**WHAT THE TASK ASKS**
Go through the entries below and copy every line that holds the word "down".

RECORDS SUPPLIED: Begin

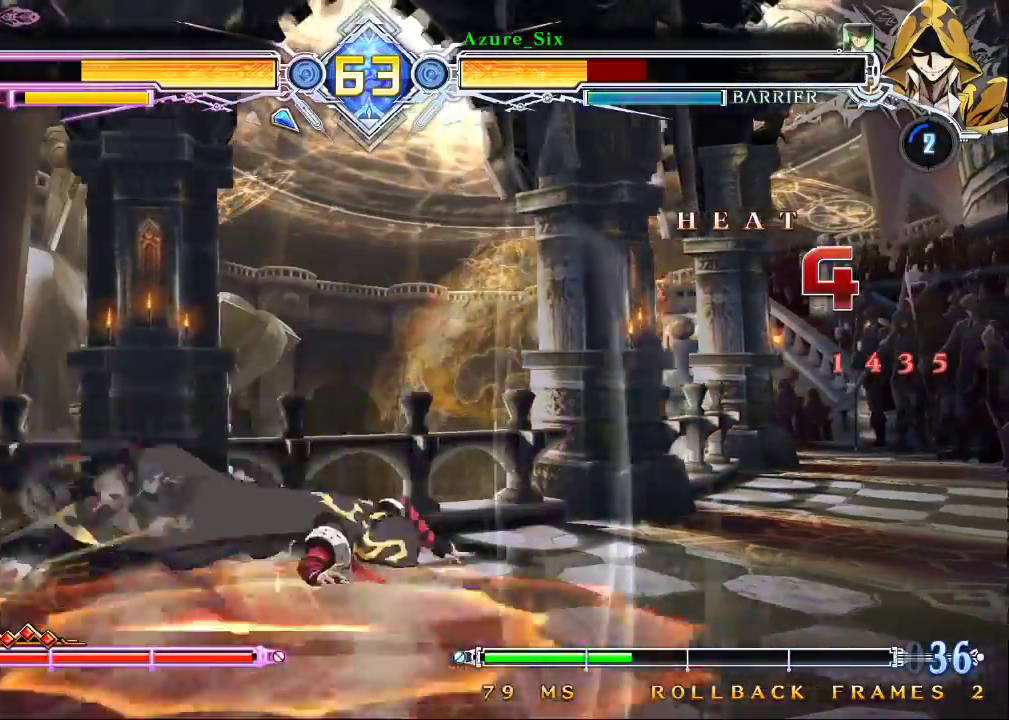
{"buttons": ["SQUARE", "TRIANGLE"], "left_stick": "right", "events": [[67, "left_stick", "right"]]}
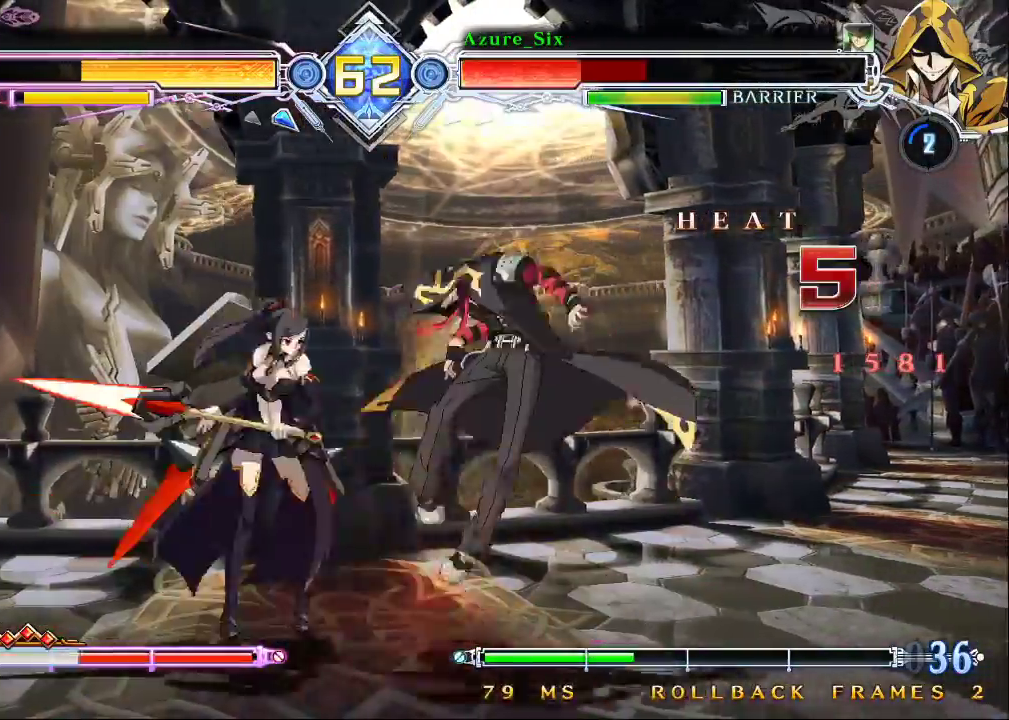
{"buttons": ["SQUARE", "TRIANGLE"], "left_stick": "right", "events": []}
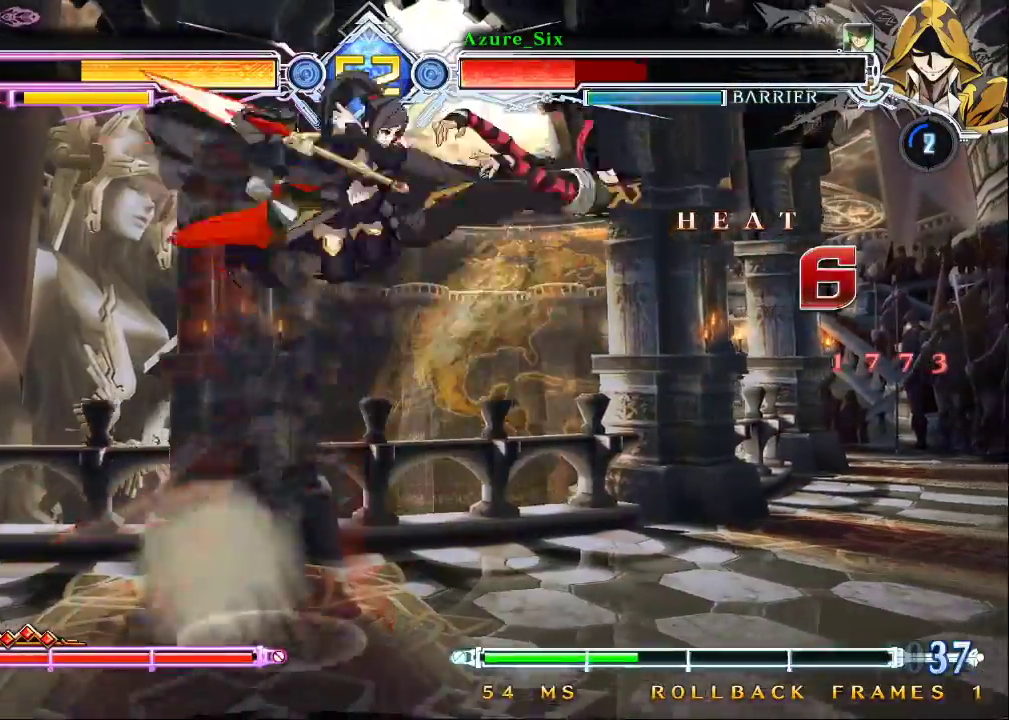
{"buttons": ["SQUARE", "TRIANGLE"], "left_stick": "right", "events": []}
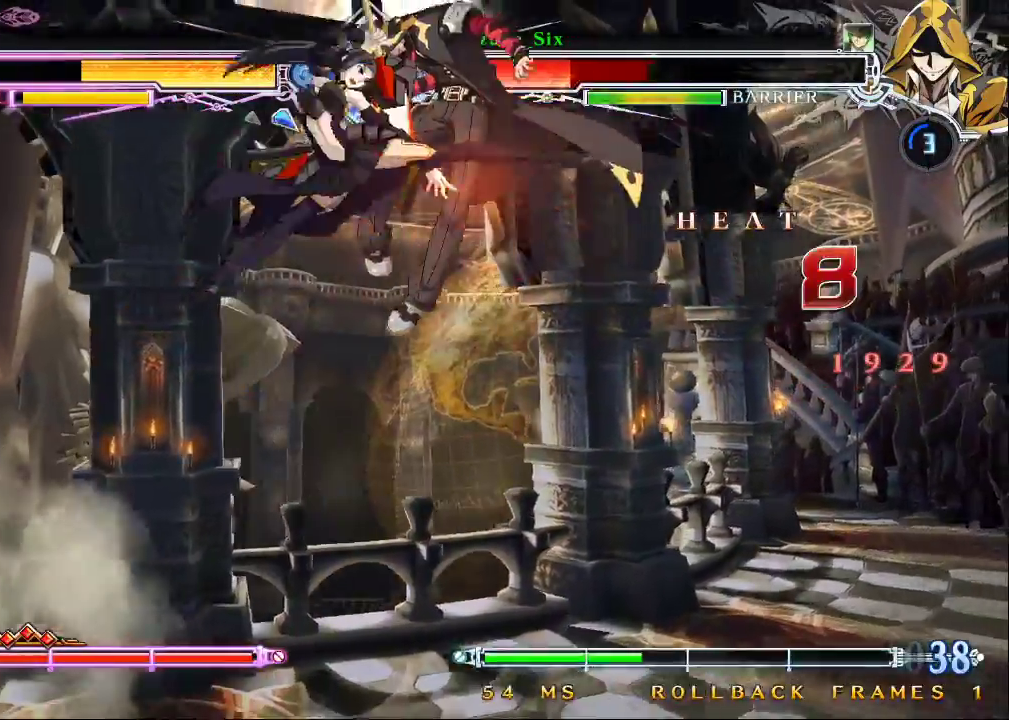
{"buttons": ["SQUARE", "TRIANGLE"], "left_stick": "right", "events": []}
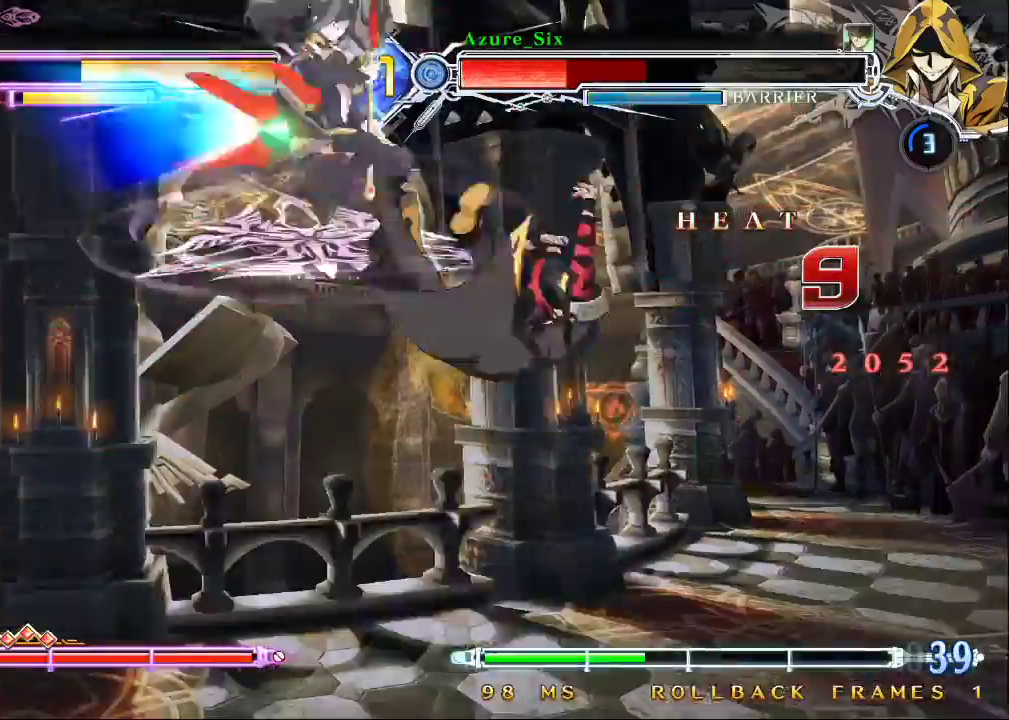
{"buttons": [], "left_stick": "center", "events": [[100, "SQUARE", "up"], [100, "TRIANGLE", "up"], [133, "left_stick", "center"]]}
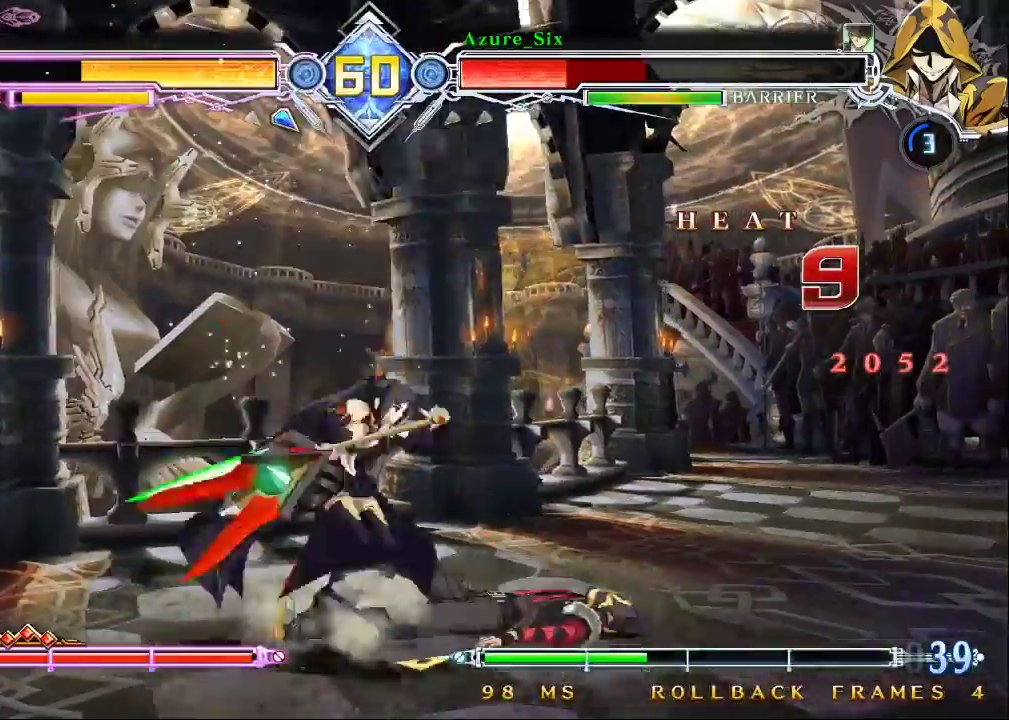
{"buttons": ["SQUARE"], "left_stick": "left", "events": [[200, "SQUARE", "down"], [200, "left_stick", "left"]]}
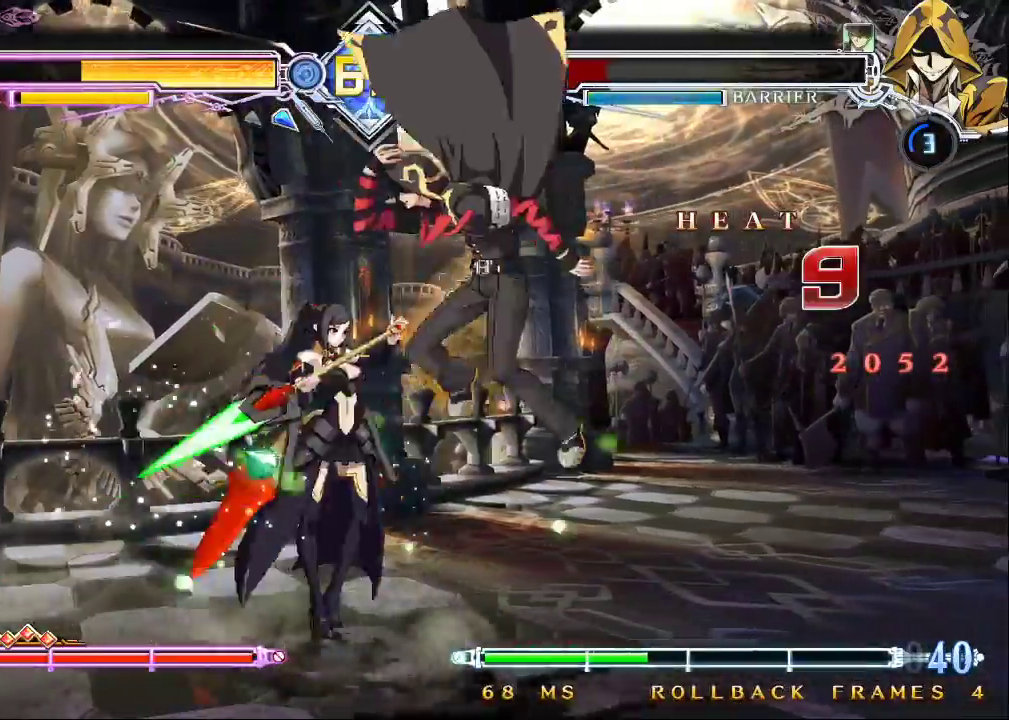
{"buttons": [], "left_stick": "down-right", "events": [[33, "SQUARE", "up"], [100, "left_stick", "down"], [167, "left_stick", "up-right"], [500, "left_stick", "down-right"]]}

RECORDS SUPPLIED: End

**RESPONSE**
{"buttons": ["SQUARE"], "left_stick": "left", "events": [[200, "SQUARE", "down"], [200, "left_stick", "left"]]}
{"buttons": [], "left_stick": "down-right", "events": [[33, "SQUARE", "up"], [100, "left_stick", "down"], [167, "left_stick", "up-right"], [500, "left_stick", "down-right"]]}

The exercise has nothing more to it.